- **Instruction**
Please copy out the entries word for word, starting with the first line and going on through the line that contains "<img src='images/model2.png' width='800'>", with both of those lines included.

- **Records**

○ ○ ○ ○ ○ ○ ○

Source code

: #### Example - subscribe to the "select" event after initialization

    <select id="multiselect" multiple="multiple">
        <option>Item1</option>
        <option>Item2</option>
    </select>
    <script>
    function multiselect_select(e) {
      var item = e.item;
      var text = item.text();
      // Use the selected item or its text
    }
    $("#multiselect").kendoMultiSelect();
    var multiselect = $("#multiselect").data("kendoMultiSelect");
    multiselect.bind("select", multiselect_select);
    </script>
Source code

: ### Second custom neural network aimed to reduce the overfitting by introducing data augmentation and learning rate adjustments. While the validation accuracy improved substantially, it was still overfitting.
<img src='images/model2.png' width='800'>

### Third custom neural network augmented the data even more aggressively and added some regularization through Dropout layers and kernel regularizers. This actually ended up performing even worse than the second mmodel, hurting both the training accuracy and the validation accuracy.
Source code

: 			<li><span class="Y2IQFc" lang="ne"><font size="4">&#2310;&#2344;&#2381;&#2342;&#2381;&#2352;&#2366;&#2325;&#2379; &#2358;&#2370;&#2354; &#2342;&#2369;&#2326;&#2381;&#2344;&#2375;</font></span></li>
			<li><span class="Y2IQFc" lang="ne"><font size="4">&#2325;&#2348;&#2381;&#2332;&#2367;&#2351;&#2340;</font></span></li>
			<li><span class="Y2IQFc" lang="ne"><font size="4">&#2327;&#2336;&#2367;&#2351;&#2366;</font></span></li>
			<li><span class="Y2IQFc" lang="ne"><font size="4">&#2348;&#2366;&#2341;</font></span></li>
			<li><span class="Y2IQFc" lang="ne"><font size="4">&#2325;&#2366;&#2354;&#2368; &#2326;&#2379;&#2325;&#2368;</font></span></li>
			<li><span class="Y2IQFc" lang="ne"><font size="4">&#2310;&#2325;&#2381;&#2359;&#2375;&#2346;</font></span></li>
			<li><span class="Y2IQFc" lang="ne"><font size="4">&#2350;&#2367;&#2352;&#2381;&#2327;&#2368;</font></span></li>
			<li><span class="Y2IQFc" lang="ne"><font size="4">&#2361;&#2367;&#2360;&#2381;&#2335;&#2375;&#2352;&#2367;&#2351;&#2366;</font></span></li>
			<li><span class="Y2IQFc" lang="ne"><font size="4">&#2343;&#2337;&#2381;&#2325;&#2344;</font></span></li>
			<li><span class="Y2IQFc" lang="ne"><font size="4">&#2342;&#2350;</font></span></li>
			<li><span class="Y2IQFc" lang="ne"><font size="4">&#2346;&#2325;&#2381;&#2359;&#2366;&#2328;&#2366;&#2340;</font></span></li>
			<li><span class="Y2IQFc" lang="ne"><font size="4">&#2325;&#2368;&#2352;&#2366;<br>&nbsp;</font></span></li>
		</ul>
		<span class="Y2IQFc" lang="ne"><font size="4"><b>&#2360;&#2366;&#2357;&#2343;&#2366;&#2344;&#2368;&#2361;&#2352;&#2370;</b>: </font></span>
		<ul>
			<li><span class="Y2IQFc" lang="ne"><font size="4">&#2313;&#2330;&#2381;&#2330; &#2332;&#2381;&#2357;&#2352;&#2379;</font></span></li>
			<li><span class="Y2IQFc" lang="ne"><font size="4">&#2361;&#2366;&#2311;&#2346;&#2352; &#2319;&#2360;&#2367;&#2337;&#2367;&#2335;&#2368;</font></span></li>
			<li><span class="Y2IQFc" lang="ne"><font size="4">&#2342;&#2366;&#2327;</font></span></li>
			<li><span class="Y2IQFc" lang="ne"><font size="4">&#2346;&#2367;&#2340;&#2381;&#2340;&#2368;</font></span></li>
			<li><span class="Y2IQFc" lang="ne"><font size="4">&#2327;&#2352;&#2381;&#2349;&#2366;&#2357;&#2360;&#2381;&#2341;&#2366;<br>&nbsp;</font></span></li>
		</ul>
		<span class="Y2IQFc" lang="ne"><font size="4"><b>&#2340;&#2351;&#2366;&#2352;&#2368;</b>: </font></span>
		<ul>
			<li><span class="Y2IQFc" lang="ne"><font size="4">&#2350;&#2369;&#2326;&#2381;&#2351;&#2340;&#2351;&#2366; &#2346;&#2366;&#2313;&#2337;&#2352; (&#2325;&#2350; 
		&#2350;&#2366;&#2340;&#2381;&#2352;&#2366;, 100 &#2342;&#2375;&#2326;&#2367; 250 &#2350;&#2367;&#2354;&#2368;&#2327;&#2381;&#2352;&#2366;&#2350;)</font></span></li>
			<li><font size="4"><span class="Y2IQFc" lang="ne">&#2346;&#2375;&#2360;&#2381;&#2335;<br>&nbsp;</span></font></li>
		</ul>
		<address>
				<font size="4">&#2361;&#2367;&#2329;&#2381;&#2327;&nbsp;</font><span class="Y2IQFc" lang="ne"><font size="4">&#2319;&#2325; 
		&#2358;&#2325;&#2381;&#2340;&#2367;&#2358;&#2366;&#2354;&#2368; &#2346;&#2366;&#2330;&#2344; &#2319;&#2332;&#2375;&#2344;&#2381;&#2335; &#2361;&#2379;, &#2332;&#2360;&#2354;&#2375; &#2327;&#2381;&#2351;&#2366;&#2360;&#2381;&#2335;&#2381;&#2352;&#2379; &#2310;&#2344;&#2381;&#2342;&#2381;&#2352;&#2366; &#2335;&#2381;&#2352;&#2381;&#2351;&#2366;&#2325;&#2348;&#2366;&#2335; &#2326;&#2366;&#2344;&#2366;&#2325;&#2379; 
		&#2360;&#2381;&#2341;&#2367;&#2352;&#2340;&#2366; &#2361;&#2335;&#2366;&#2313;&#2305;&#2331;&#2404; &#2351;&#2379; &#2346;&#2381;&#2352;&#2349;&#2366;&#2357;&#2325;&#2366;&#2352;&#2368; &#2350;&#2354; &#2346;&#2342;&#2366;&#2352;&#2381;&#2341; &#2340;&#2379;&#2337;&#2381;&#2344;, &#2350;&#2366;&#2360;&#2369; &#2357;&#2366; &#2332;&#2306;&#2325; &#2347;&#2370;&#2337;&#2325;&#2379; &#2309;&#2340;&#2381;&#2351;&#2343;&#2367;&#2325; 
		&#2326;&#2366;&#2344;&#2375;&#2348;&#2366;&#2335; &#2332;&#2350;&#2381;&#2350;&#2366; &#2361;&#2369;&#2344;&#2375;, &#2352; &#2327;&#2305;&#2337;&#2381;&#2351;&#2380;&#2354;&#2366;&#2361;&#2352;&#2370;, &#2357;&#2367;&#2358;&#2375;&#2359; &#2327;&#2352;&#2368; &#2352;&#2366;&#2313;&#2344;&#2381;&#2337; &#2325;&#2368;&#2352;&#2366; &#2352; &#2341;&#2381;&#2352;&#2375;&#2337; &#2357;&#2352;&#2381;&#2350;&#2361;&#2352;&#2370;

○ ○ ○ ○ ○ ○ ○

- **Answer to the exercise**
Source code

: #### Example - subscribe to the "select" event after initialization

    <select id="multiselect" multiple="multiple">
        <option>Item1</option>
        <option>Item2</option>
    </select>
    <script>
    function multiselect_select(e) {
      var item = e.item;
      var text = item.text();
      // Use the selected item or its text
    }
    $("#multiselect").kendoMultiSelect();
    var multiselect = $("#multiselect").data("kendoMultiSelect");
    multiselect.bind("select", multiselect_select);
    </script>
Source code

: ### Second custom neural network aimed to reduce the overfitting by introducing data augmentation and learning rate adjustments. While the validation accuracy improved substantially, it was still overfitting.
<img src='images/model2.png' width='800'>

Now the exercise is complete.